Skycoaster replaced Kennywood's beloved Turnpike just to the right of the entrance tunnel. It's a short but wild ride, featuring barrel rolls and inversions. This is the 2010 extreme of the Linear Synchronous Motor technology, which rockets the trains upward at 0 to 50 in less than three seconds. Probably the most appealing aspect of this steelie is the comfortable seats. You can reride it several times without fear of a headache or nausea, despite going upside down and around in a cork screw numerous times. This is a short ride and compact layout but has received rave national reviews due to comfort and intensity. These are MUCH more comfortable cars than those on Superman and Rock n Roll, the other coasters across the nation with similar features. The 95 foot vertical and 90 foot drop come right out of the station and the barrell rolls and second inversion follow in quick succession. The last part of the ride is relatively mild, a series of bunny hops, which allows your heartrate to slow down before you pull back into the station. This is a great addition to the Kennywood coaster family, filling a badly needed niche for those lovers of inversions and high Gs. Kennywood assures us the Turnpike will return soon at another location.

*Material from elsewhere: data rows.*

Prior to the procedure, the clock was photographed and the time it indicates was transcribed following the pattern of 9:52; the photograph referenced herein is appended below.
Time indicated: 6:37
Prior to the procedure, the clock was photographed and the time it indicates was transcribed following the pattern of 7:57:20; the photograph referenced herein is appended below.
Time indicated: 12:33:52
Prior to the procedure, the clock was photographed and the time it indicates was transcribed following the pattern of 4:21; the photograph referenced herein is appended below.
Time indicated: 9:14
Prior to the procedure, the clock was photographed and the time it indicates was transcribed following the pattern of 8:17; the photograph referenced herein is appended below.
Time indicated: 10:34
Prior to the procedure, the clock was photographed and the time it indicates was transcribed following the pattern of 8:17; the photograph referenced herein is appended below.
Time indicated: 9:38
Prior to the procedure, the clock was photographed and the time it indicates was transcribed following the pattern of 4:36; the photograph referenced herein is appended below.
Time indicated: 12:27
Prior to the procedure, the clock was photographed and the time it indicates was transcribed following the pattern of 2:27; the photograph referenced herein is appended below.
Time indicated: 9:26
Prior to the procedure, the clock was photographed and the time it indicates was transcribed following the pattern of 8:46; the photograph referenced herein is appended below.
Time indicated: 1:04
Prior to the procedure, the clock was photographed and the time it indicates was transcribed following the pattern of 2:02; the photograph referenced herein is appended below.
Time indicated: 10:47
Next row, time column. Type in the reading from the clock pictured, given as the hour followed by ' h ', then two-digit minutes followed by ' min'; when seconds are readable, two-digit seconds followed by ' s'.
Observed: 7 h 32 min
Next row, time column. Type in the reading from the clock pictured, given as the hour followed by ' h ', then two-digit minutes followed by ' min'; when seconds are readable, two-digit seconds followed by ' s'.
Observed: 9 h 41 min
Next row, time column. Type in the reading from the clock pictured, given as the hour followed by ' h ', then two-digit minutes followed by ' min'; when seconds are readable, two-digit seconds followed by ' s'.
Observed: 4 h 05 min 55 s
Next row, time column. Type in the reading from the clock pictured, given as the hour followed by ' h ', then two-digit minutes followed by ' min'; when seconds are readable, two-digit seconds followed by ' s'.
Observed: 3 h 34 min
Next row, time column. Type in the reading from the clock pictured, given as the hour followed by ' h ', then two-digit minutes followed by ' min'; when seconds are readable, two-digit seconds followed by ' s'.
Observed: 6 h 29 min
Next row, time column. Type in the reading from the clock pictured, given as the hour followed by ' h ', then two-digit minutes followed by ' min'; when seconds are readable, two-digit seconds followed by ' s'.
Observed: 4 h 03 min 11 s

Technically, the launcher shoots you from 0-50 mph in three seconds up a 95 feet high Top Hat, which the riders at left are just rounding. You also scream through an inside top hat (above), a barrel roll and a corkscrew, plus assorted zero gravity drops and pullouts and finish up with bunny hills to slow you down heading back into the station. The LMS launcher is a neat touch, giving the coaster a 21st Century edge, but its real advantage is it allows the park to fit a major coaster into a small area, since the long lift hill is the biggest space consumer of any traditional coaster. Another neat feature of Sky Rocket is its compact two car trains. In addition to being the most comfortable coaster trains in operation, they help give the ride its amazingly smooth feel. However, even though Kennywood operates two trains, their small capacity adds to the long lines. On a typical day, plan on a 45 - 60 minute wait. Back on the bright side, the comfort and smoothness of the ride means you can do consecutives any time the lines are down, like in threatening weather or just as the park opens at 11 a.m.